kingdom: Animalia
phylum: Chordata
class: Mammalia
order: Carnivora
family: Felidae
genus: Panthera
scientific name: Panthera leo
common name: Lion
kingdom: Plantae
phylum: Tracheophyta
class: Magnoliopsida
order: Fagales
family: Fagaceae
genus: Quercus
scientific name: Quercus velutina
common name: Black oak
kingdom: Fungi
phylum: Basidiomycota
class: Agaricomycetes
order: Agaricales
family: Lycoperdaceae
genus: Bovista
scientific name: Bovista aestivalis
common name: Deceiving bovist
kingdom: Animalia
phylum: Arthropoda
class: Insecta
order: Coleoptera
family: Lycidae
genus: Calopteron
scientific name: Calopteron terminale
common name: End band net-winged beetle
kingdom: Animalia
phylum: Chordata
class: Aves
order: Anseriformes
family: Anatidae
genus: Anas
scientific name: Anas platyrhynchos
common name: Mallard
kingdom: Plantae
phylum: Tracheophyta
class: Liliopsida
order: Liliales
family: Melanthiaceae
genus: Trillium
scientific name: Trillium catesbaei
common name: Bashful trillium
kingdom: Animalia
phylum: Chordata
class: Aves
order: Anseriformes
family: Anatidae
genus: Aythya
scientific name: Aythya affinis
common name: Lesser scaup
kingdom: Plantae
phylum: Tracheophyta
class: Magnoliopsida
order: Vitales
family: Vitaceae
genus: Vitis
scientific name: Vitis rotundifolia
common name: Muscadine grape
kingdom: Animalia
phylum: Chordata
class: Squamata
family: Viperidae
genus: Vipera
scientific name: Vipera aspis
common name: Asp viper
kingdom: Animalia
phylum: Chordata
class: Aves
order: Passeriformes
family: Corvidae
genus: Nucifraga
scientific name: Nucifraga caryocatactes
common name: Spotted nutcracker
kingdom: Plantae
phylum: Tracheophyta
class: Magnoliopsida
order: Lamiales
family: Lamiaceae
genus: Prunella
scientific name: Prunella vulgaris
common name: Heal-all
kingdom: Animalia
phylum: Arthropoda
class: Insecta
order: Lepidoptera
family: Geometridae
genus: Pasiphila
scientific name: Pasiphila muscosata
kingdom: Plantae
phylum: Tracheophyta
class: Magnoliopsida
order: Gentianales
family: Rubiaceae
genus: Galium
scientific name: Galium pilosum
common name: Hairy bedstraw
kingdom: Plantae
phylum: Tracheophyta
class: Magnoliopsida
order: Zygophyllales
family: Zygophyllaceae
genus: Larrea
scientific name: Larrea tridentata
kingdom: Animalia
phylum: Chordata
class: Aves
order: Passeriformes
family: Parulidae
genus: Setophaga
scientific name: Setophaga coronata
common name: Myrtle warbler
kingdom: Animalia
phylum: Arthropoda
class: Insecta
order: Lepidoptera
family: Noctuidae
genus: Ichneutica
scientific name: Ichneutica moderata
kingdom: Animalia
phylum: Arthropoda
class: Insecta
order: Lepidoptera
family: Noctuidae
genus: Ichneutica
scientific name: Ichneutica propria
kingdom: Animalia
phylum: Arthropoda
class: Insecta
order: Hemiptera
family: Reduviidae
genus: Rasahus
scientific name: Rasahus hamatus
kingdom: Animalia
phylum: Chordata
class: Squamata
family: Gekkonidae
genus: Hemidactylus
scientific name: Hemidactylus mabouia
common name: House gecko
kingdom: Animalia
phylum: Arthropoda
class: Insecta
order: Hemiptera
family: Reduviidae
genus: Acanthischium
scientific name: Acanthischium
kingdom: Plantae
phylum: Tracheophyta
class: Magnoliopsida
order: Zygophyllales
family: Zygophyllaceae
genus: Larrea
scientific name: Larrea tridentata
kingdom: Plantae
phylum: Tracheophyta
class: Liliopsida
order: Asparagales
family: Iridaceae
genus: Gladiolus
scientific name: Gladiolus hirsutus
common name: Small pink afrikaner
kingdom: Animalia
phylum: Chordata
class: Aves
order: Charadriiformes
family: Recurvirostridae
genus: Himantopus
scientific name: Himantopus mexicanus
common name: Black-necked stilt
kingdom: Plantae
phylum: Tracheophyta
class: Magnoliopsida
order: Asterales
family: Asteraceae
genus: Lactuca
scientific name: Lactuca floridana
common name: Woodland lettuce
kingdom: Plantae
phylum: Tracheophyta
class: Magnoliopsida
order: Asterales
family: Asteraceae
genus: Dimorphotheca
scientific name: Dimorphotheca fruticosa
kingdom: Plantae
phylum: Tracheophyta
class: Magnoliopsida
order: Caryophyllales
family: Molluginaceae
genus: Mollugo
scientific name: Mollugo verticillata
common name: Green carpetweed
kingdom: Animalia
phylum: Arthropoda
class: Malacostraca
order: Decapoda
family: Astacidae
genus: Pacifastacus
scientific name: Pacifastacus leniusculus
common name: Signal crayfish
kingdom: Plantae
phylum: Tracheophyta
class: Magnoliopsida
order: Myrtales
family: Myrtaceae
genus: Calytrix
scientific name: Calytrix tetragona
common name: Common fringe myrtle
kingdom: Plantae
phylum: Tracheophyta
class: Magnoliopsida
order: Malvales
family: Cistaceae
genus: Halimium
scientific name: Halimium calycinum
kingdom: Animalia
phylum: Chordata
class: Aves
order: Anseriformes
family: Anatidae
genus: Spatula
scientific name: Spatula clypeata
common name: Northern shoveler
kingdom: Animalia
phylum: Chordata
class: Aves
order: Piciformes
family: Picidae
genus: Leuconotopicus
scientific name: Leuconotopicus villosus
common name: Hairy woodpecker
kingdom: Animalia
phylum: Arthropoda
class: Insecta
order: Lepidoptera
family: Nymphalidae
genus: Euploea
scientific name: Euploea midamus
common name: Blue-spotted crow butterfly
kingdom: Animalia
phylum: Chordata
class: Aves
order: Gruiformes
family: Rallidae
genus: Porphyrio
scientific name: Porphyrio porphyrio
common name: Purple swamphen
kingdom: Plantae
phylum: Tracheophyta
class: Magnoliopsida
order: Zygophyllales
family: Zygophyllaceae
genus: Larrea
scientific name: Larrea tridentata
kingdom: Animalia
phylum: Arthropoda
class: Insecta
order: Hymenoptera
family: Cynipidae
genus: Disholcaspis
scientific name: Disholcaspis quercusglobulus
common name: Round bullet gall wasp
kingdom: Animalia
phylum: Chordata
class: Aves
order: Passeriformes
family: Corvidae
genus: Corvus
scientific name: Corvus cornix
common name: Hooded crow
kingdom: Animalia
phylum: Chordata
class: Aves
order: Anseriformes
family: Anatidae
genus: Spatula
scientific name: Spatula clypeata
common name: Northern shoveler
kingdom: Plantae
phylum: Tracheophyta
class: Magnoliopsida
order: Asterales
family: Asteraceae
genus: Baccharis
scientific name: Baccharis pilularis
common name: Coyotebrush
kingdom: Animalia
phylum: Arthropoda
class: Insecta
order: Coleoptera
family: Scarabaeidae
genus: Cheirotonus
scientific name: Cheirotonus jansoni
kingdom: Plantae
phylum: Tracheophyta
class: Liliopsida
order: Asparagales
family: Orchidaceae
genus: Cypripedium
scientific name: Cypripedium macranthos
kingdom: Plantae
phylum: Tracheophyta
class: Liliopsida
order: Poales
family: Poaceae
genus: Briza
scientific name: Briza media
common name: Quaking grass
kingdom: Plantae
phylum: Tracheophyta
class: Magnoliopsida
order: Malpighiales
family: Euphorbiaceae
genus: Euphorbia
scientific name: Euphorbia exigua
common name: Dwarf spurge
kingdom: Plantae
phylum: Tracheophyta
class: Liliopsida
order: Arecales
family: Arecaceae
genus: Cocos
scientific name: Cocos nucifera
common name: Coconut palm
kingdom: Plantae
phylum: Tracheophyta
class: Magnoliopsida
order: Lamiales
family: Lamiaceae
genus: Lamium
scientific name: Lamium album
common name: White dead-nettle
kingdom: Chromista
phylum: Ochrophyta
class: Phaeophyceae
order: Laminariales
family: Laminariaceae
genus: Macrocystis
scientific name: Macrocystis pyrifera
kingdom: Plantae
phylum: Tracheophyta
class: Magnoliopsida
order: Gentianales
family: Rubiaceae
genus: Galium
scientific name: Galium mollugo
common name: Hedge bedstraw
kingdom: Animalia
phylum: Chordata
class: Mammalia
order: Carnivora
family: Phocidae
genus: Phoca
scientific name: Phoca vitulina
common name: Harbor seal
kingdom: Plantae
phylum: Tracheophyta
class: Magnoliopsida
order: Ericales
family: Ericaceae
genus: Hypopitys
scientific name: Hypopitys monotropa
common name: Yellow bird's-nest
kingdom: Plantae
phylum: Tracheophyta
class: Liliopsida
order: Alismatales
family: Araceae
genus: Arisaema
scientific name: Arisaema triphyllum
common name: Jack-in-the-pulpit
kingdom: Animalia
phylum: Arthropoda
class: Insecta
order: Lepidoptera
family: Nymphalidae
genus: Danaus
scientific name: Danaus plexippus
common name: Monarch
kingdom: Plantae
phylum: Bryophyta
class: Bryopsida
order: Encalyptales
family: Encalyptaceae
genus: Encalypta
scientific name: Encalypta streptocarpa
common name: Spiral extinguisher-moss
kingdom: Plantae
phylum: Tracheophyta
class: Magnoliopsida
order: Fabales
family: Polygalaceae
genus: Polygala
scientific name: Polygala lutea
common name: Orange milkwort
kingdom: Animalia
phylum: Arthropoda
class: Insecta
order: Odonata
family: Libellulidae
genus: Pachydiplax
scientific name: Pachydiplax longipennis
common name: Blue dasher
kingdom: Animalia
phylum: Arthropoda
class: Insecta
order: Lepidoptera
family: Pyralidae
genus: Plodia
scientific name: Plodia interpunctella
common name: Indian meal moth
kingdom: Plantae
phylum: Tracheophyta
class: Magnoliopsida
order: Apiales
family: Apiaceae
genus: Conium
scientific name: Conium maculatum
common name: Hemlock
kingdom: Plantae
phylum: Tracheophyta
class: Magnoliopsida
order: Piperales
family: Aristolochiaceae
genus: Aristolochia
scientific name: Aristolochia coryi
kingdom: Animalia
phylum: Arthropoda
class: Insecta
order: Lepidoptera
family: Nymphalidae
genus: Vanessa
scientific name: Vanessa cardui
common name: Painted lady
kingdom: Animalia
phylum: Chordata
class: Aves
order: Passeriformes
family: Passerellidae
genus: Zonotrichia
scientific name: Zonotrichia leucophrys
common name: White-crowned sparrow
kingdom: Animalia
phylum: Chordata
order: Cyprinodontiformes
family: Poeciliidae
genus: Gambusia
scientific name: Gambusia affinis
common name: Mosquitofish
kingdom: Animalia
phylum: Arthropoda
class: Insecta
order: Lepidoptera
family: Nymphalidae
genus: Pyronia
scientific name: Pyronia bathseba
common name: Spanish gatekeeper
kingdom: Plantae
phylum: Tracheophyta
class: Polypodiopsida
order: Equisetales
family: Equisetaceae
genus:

Exercise brief ->
Give the lines from the one containing "common name: White-crowned sparrow" through the final line above as a JSON list of strings, one string per line, leaving out any blank lines.

Answer to the exercise ->
[
  "common name: White-crowned sparrow",
  "kingdom: Animalia",
  "phylum: Chordata",
  "order: Cyprinodontiformes",
  "family: Poeciliidae",
  "genus: Gambusia",
  "scientific name: Gambusia affinis",
  "common name: Mosquitofish",
  "kingdom: Animalia",
  "phylum: Arthropoda",
  "class: Insecta",
  "order: Lepidoptera",
  "family: Nymphalidae",
  "genus: Pyronia",
  "scientific name: Pyronia bathseba",
  "common name: Spanish gatekeeper",
  "kingdom: Plantae",
  "phylum: Tracheophyta",
  "class: Polypodiopsida",
  "order: Equisetales",
  "family: Equisetaceae",
  "genus:"
]